Planning and teamwork

Oklahomans work diligently well before the holidays to ensure festive activities and performances abound.

One product of such teamwork is The Christmas Show, a Broadway-style production in Oklahoma City.

“A year in advance, our music director and show director begin planning a new production,” says Susan Webb with the OKC Philharmonic. “It takes people with many skill sets, and the high quality work is performed by local, high-caliber talent. Following the performance, I love to bake and slow down a bit.”

Jo Lynne Jones, executive director of the Oklahoma City Ballet, concurs that it’s a team effort to get holiday performances off the ground.

 “OKC Ballet’s artist director choreographed our version of The Nutcracker,” she says. “There is also a production team, plus musicians, costumers, box office support, marketing and all the talented children involved. ‘The Waltz of the Snowflakes’ is magical for me. This year we are building a Christmas tree made of pointe shoes. I can’t wait to see how it turns out.”

» Dataset records:
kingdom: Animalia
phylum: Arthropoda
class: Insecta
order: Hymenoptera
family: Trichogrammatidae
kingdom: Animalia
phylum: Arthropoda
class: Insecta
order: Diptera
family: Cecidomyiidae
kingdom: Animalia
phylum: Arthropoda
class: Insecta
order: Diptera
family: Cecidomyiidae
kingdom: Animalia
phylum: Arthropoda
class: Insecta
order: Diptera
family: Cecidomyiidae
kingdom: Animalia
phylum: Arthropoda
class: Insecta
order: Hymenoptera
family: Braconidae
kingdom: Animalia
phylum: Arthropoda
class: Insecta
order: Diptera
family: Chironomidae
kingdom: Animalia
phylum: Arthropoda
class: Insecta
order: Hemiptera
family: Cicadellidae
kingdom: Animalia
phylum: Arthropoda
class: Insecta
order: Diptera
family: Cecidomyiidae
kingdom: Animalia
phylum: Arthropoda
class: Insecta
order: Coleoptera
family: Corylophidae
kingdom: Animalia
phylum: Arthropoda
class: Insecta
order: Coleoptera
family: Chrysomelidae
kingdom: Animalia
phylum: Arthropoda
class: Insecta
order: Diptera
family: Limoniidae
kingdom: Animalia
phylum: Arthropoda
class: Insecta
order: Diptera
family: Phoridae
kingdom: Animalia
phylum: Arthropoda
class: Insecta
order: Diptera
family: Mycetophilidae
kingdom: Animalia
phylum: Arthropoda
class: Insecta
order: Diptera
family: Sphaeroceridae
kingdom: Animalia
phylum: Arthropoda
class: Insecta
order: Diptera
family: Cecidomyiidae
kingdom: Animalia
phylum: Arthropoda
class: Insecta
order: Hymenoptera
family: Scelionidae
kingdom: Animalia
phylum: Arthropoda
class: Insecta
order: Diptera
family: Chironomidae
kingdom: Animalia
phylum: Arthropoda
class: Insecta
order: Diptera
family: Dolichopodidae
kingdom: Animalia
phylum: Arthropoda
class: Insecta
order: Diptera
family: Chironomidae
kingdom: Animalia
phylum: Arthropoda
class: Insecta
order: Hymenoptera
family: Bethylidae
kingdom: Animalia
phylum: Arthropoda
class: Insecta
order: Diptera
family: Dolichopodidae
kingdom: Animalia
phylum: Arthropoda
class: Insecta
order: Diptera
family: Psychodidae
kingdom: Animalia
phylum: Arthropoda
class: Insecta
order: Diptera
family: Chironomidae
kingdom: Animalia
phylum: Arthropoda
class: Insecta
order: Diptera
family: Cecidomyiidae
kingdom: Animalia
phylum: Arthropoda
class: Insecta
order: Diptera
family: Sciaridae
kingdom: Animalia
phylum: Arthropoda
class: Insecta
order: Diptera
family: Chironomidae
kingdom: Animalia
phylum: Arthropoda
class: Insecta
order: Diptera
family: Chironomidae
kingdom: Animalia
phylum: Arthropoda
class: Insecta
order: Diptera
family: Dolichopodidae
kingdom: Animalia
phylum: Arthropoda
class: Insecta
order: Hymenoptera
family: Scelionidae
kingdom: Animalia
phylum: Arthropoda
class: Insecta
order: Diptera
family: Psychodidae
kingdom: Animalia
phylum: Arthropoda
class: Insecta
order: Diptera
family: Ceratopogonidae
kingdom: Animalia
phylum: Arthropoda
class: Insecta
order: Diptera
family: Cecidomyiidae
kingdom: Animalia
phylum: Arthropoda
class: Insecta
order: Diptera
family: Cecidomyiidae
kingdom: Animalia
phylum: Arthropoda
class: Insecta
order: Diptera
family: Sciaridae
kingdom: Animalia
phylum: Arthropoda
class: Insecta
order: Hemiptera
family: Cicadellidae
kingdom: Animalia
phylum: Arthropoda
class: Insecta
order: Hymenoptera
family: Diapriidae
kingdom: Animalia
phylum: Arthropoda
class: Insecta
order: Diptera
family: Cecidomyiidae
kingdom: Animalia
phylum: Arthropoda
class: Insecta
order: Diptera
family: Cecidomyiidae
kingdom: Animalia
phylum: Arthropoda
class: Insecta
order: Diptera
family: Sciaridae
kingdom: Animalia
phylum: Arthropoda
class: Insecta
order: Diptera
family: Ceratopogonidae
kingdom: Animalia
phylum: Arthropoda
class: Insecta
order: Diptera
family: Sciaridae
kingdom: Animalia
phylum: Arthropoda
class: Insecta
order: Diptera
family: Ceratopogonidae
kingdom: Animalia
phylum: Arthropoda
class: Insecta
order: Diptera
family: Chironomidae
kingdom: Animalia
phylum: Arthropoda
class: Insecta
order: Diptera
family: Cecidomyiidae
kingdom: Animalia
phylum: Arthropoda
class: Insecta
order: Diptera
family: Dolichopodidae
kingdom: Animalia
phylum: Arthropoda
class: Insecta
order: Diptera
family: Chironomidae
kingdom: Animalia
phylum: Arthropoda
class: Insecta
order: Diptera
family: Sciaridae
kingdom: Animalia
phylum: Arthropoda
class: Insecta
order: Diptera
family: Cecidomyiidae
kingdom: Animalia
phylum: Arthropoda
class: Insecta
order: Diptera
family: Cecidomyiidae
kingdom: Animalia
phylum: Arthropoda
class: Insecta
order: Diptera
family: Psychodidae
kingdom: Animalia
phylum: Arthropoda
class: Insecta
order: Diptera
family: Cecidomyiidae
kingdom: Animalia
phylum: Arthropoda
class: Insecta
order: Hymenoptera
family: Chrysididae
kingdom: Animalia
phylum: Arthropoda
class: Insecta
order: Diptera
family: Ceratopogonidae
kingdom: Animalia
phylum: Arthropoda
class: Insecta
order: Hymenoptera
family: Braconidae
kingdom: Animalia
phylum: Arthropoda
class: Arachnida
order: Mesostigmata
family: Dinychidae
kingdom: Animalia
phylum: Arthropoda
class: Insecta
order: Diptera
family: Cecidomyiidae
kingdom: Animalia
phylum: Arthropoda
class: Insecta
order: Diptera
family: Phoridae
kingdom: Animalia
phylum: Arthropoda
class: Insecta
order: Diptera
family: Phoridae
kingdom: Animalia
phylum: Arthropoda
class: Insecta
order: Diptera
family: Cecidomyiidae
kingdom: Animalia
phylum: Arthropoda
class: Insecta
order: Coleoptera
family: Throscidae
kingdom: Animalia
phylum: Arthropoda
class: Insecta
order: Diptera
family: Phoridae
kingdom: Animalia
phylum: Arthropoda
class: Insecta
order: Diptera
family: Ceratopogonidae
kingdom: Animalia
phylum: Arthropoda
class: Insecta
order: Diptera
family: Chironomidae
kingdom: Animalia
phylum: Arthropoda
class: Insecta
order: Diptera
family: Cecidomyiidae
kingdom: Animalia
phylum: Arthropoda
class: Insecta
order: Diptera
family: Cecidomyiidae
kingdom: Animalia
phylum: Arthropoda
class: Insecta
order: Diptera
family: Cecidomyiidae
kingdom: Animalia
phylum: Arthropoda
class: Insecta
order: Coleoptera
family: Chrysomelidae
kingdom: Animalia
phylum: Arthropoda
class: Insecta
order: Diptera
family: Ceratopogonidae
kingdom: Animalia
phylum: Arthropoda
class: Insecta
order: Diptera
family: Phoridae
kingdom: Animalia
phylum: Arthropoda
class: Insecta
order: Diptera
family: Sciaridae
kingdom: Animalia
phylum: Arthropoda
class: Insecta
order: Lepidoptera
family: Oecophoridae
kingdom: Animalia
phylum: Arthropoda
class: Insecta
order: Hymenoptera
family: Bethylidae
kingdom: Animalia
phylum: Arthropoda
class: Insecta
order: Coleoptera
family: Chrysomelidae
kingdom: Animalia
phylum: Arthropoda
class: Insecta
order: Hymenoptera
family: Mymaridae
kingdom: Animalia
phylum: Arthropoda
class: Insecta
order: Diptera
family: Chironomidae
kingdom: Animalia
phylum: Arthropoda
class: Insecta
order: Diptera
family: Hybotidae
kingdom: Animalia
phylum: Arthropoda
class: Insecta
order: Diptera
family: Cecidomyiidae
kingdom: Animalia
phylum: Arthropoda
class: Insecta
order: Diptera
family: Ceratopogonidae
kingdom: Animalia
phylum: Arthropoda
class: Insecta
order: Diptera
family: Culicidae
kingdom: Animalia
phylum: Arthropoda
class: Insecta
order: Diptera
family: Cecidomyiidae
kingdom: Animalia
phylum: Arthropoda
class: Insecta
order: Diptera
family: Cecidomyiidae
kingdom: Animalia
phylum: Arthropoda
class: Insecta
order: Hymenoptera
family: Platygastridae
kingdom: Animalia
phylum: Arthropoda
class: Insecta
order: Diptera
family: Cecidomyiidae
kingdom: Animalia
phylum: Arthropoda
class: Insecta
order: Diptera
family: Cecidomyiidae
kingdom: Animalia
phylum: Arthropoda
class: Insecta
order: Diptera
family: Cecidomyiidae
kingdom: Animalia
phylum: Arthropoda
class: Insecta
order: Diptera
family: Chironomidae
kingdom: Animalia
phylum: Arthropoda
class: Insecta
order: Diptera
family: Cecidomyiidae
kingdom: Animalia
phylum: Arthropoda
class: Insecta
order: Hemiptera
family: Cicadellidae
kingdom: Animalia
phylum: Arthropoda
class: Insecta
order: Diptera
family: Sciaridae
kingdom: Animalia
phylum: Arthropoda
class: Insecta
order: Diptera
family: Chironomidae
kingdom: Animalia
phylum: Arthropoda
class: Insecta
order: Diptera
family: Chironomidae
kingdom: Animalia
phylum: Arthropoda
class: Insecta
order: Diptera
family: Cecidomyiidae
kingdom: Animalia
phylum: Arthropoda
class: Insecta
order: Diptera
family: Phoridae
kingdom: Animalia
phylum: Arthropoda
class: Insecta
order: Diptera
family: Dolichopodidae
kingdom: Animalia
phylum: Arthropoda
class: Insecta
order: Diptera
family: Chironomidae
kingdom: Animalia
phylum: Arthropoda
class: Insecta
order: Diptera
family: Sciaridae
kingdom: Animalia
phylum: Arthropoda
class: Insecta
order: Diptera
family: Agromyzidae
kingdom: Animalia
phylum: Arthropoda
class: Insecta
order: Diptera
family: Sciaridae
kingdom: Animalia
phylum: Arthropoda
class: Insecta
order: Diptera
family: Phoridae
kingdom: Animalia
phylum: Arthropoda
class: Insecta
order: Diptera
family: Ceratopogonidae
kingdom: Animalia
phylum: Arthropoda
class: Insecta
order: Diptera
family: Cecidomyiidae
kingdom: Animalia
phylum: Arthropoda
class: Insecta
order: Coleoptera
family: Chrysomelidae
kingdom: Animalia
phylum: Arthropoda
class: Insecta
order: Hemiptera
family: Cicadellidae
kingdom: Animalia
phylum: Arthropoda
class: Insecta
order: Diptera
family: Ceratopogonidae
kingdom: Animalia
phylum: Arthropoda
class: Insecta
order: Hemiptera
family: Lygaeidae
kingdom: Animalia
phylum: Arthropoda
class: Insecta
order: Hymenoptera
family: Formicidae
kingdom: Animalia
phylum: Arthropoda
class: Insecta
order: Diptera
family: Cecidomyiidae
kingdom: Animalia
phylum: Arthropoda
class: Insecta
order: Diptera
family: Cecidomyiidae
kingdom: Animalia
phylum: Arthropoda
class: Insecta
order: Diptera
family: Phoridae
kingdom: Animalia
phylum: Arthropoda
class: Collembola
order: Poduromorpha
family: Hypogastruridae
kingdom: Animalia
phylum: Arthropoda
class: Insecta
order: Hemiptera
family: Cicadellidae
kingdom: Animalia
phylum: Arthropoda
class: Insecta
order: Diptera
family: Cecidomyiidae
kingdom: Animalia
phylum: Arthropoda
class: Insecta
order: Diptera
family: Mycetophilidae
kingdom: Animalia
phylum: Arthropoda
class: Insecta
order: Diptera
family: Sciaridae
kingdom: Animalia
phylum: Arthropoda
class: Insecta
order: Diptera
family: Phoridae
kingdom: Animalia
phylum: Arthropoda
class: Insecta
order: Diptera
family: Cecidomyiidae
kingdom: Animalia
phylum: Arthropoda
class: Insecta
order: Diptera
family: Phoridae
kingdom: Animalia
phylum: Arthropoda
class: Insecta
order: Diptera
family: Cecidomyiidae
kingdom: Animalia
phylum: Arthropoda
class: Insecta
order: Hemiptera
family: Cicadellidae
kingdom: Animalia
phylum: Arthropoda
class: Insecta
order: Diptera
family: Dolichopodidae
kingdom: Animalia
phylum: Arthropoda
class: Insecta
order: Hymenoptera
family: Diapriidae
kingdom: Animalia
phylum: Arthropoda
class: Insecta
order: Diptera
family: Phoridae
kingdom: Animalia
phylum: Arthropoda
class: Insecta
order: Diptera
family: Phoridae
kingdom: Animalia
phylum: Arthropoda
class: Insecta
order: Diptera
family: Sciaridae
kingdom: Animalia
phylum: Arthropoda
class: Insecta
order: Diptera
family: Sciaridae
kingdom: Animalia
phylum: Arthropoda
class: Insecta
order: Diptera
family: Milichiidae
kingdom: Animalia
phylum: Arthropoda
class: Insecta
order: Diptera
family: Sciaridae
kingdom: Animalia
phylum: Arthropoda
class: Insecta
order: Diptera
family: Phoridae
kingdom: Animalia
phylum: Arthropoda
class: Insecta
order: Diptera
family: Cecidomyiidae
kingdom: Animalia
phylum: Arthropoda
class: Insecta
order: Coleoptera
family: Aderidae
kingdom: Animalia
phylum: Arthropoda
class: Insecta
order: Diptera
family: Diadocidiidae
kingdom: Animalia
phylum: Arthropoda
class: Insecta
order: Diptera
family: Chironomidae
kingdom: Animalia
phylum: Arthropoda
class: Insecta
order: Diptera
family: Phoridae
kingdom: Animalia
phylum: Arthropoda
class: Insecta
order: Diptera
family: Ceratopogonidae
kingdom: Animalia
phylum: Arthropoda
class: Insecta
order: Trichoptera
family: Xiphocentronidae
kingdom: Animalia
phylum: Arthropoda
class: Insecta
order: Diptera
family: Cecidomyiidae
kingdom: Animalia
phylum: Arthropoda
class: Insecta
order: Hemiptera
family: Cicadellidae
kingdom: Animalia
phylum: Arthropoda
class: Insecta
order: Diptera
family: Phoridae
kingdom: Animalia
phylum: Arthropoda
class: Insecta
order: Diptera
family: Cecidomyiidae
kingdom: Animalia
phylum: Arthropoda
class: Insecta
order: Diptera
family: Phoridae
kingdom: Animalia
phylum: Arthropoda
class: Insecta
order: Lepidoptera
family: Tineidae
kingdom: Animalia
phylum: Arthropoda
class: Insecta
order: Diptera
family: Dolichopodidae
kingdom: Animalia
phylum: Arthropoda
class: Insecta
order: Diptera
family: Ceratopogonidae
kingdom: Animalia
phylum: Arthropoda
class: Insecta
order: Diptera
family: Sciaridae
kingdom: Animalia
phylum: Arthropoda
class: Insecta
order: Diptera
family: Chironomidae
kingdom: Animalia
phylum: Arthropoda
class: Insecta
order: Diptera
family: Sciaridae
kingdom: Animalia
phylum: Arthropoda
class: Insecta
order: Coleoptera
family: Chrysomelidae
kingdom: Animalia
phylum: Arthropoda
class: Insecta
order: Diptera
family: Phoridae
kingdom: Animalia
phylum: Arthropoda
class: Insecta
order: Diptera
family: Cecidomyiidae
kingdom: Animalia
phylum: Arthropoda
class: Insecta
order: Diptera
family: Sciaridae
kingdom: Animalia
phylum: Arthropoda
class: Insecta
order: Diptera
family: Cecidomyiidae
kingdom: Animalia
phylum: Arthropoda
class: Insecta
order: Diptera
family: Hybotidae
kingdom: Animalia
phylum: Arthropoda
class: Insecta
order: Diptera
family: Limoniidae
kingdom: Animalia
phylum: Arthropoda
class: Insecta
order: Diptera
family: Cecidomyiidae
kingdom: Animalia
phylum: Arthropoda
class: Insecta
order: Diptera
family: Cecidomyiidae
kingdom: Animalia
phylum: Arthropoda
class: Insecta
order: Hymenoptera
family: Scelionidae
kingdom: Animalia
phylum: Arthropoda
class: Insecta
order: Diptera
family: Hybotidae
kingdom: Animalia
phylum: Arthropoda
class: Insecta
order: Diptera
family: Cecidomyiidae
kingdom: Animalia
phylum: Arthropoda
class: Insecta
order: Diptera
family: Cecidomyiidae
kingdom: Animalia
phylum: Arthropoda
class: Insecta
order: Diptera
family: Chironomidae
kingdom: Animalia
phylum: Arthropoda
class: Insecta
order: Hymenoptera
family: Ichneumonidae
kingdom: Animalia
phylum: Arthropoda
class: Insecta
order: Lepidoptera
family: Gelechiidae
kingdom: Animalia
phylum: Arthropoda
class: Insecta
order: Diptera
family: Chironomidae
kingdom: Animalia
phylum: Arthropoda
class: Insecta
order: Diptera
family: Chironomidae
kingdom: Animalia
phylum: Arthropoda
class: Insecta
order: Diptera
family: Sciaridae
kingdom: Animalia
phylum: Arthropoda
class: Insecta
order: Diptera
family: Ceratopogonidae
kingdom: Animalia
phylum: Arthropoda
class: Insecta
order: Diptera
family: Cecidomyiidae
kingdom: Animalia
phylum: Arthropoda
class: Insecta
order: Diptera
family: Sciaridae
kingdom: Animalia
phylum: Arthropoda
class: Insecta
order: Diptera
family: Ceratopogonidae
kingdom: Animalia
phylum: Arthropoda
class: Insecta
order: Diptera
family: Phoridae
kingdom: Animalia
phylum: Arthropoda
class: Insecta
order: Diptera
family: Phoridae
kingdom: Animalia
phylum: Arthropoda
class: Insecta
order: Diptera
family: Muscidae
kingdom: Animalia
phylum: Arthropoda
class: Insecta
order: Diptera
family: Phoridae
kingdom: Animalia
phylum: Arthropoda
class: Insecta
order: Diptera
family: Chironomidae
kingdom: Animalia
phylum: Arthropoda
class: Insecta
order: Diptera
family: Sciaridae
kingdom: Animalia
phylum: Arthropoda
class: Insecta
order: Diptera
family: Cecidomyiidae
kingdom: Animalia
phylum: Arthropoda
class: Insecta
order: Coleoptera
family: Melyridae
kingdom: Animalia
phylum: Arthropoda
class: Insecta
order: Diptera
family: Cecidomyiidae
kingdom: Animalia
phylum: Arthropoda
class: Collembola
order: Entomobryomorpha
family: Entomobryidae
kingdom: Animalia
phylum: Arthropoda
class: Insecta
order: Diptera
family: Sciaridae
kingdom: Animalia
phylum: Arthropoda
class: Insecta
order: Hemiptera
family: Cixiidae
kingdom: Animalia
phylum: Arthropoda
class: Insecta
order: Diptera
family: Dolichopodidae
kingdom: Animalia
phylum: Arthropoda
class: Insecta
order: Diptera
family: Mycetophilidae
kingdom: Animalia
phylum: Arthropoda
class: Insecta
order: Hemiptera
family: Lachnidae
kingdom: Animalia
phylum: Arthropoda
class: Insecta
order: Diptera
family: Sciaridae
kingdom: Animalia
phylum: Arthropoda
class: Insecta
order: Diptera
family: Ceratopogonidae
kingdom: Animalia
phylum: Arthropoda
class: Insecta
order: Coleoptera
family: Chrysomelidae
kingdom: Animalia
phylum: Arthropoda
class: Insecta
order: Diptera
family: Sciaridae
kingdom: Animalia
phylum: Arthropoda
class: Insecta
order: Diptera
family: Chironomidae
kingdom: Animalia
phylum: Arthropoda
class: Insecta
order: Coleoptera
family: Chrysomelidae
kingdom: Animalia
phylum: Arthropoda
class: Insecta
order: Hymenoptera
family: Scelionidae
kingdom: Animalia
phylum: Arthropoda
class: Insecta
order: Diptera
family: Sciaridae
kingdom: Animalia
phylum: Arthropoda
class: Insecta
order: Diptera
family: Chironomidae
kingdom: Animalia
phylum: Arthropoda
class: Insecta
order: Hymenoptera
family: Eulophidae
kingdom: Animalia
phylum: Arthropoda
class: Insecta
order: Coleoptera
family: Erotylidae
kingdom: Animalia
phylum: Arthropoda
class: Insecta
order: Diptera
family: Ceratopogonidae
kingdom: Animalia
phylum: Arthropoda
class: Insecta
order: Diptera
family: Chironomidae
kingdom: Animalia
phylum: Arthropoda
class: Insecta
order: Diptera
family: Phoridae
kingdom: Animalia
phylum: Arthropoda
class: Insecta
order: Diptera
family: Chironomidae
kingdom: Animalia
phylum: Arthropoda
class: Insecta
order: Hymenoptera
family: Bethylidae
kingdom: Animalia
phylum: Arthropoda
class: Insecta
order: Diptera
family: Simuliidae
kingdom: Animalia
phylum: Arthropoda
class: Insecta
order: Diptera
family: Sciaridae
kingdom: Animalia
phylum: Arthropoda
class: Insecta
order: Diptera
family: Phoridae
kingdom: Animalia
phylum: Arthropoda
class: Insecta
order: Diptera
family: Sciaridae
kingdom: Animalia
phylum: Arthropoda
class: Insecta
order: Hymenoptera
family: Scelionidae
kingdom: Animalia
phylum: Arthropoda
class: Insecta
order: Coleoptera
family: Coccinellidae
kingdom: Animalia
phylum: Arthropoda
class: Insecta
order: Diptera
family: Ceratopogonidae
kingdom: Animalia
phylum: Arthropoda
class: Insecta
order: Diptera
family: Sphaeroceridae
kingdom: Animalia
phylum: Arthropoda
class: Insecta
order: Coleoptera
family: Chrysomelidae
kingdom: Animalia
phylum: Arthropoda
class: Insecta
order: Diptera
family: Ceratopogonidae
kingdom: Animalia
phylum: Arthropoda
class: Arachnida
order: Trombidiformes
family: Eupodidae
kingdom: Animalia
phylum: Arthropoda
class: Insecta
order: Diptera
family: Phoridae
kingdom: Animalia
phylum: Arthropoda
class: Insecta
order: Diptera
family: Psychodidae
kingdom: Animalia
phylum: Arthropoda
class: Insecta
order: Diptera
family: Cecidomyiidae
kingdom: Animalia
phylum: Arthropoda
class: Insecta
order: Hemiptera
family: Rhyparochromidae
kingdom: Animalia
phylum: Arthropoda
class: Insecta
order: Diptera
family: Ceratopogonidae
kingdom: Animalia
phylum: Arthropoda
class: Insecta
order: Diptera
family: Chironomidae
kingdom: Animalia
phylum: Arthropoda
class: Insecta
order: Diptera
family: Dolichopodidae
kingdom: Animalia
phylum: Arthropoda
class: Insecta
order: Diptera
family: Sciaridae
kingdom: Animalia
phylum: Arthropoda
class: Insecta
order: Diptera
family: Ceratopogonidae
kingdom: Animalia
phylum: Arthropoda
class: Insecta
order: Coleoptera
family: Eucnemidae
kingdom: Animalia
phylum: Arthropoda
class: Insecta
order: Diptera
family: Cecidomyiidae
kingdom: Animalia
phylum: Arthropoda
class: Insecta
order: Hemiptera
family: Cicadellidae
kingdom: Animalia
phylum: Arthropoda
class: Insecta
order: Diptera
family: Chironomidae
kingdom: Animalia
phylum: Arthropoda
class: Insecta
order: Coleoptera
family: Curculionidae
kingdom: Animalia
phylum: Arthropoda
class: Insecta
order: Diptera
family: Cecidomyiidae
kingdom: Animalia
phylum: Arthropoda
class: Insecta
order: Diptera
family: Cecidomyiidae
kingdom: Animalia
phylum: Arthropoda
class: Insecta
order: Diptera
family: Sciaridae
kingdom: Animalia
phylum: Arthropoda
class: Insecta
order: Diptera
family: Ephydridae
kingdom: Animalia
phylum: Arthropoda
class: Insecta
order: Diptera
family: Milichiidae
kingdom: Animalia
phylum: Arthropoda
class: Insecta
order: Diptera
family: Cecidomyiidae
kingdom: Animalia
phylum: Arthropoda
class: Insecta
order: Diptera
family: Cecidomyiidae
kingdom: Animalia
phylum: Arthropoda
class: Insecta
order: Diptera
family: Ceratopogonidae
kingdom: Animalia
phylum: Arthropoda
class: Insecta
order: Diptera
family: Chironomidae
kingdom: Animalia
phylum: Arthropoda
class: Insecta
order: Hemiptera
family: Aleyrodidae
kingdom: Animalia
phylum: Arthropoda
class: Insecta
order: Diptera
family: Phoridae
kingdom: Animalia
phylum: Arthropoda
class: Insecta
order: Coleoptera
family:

» The problem: Carry on the article about Oklahoma City holiday productions, starting right after its final sentence. The material plays no part in what follows.

» Exercise response:
The entire OKC Paseo District also gets into the spirit. 

“[We trim] the light poles with garlands; shop owners decorate their store fronts; and we have nine reindeer decorated by artists that families can look for throughout the district,” says Amanda Bleakley, president of the Paseo Arts Association. “We have a warm clothes drive for the Homeless Alliance through December with an Amazon wish list set up. Visit thepaseo.org/support. Simple things like gloves and hats save lives during winter.”

Lyric Theatre of Oklahoma’s production of A Christmas Carol has become one of OKC’s favorite traditions.

“There’s a sense of community about the production; Dickens’ story is important to share, and often we find this marks the first theatrical experience for children,” says Michael Bratcher-Magallanez, Lyric’s audience services and public relations manager. “Audiences are invited to contribute to the Regional Food Bank of Oklahoma. The past eight years, patrons donated over $150,000. The cast, crew and staff have become a family, which makes this time of year special.”

Harmony House Cafe and Bakery in Muskogee recently won the Oklahoma’s Best Cookie award from Southern Living magazine. Photo courtesy Harmony House Cafe and Bakery

On the eastern side of the state, Muskogee’s Harmony House Café and Bakery, located in a 100-year-old house (with lunch served daily), has received Southern Living magazine’s award for Oklahoma’s Best Cookie.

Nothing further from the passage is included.